══ MATERIAL SHOWN
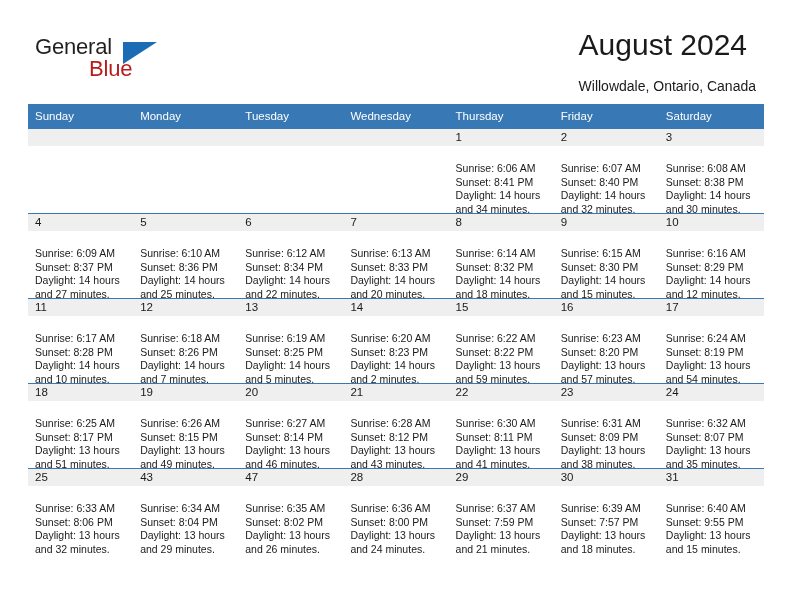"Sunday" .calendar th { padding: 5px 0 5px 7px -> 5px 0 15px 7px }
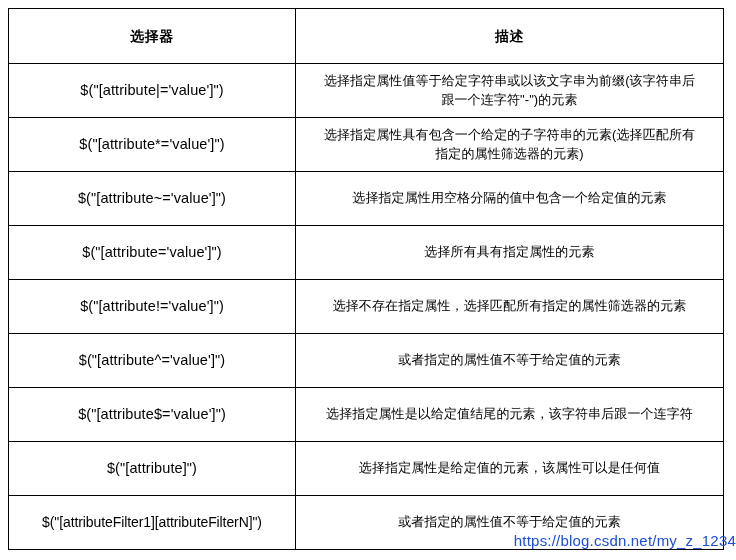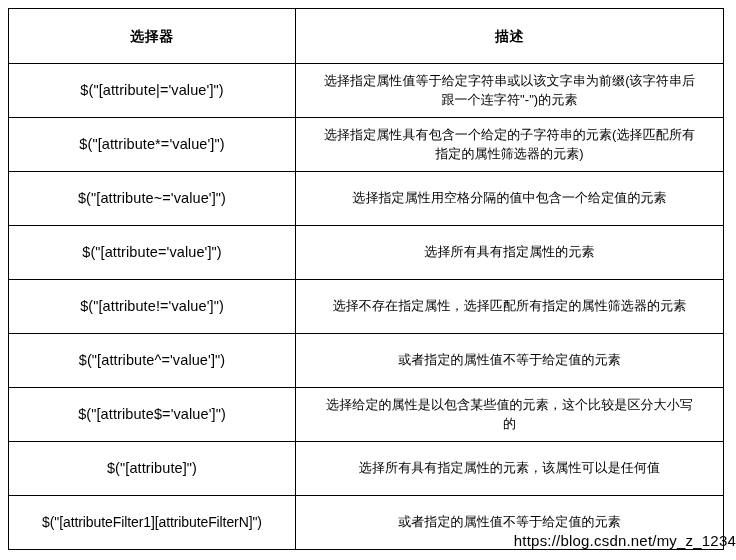"选择给定的属性是以包含某些值的元素，这个比较是区分大小写的" td.cell-desc { text: 给定的属性是以包含某些值的元素，这个比较是区分大小写的 -> 指定属性是以给定值结尾的元素，该字符串后跟一个连字符 }
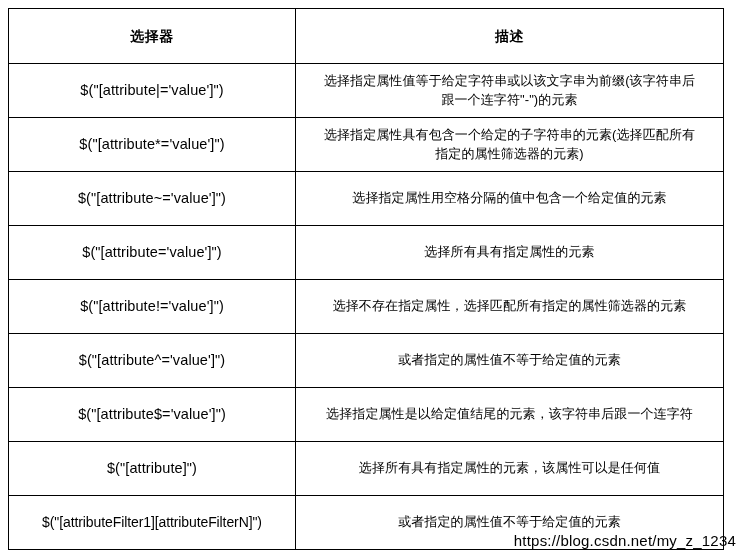"选择所有具有指定属性的元素，该属性可以是任何值" td.cell-desc { text: 所有具有指定属性 -> 指定属性是给定值 }
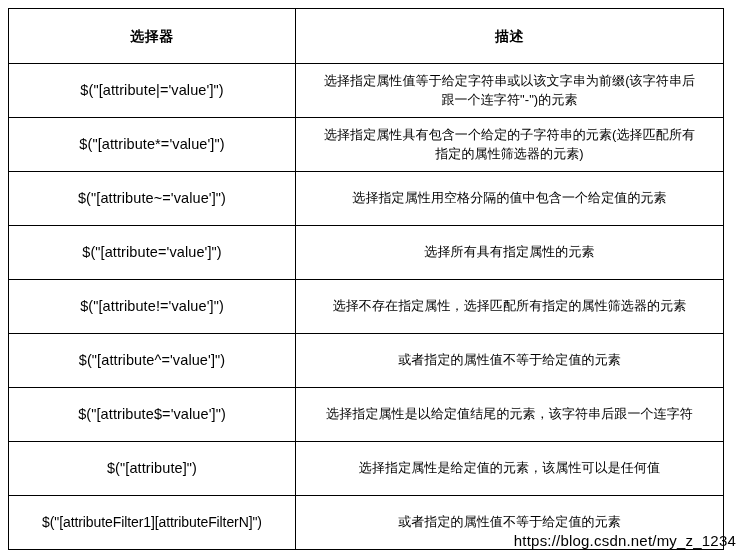"https://blog.csdn.net/my_z_1234" .watermark { color: #000000 -> #1d4ed8 }
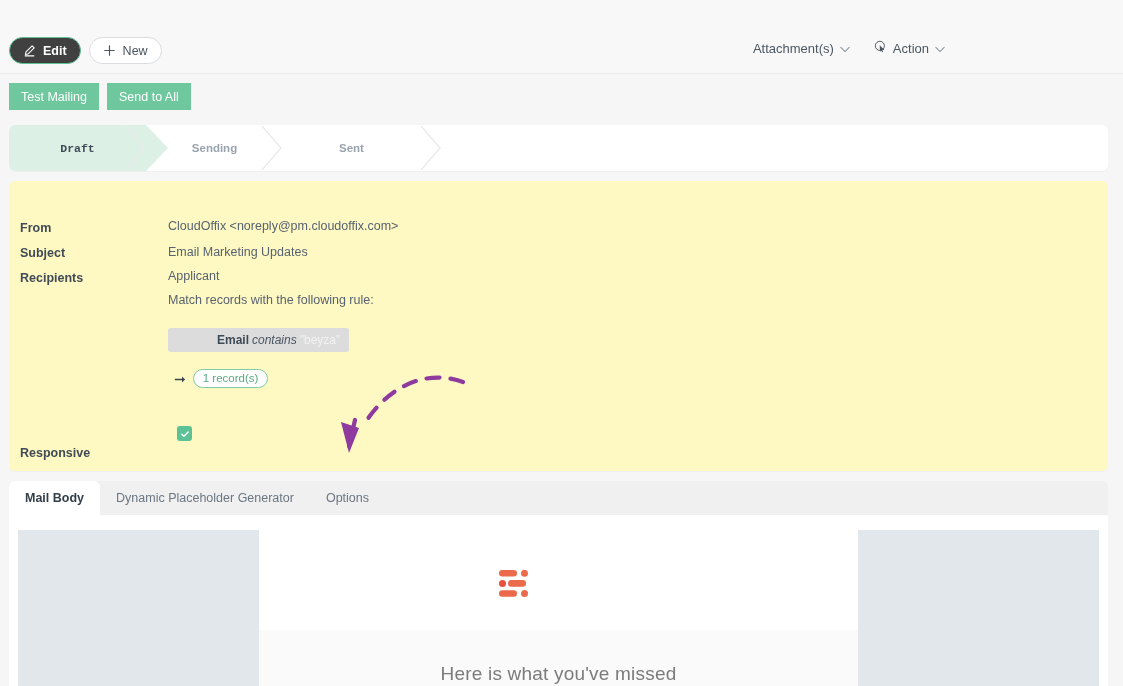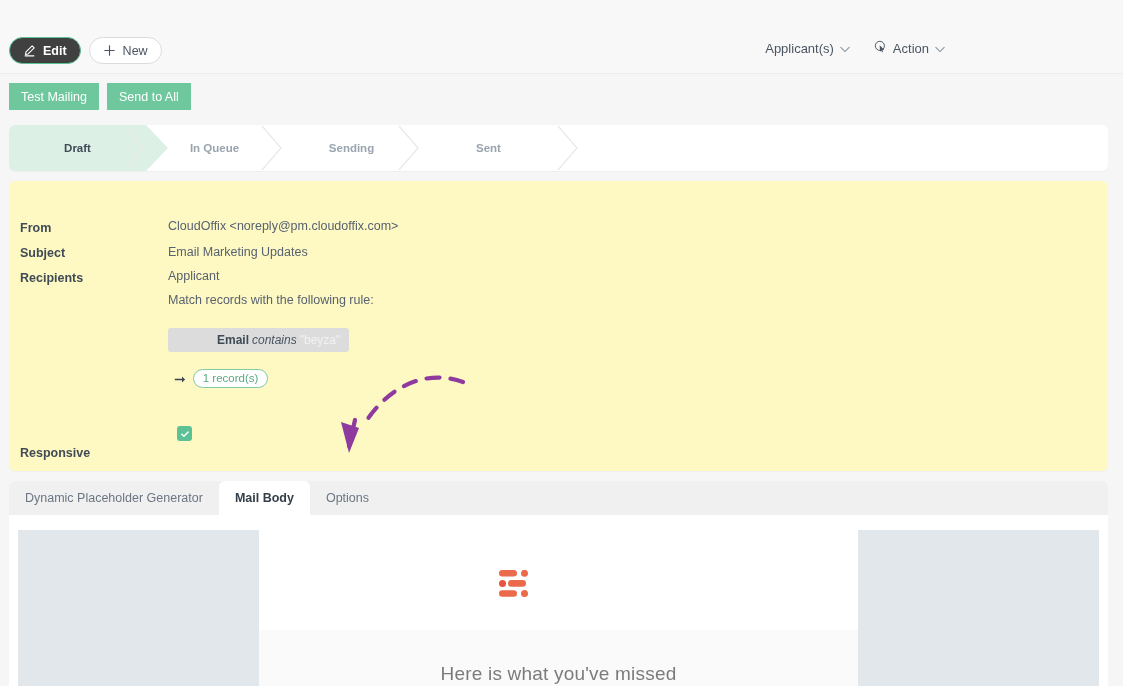"Applicant(s)" span { text: Applicant -> Attachment }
════
### TASK ITEM
Give the data back exactly, omitting all pictures.

### SOLVED PROBLEM
"Sunday" .calendar th { padding: 5px 0 5px 7px -> 5px 0 15px 7px }
"选择给定的属性是以包含某些值的元素，这个比较是区分大小写的" td.cell-desc { text: 给定的属性是以包含某些值的元素，这个比较是区分大小写的 -> 指定属性是以给定值结尾的元素，该字符串后跟一个连字符 }
"选择所有具有指定属性的元素，该属性可以是任何值" td.cell-desc { text: 所有具有指定属性 -> 指定属性是给定值 }
"https://blog.csdn.net/my_z_1234" .watermark { color: #000000 -> #1d4ed8 }
"Applicant(s)" span { text: Applicant -> Attachment }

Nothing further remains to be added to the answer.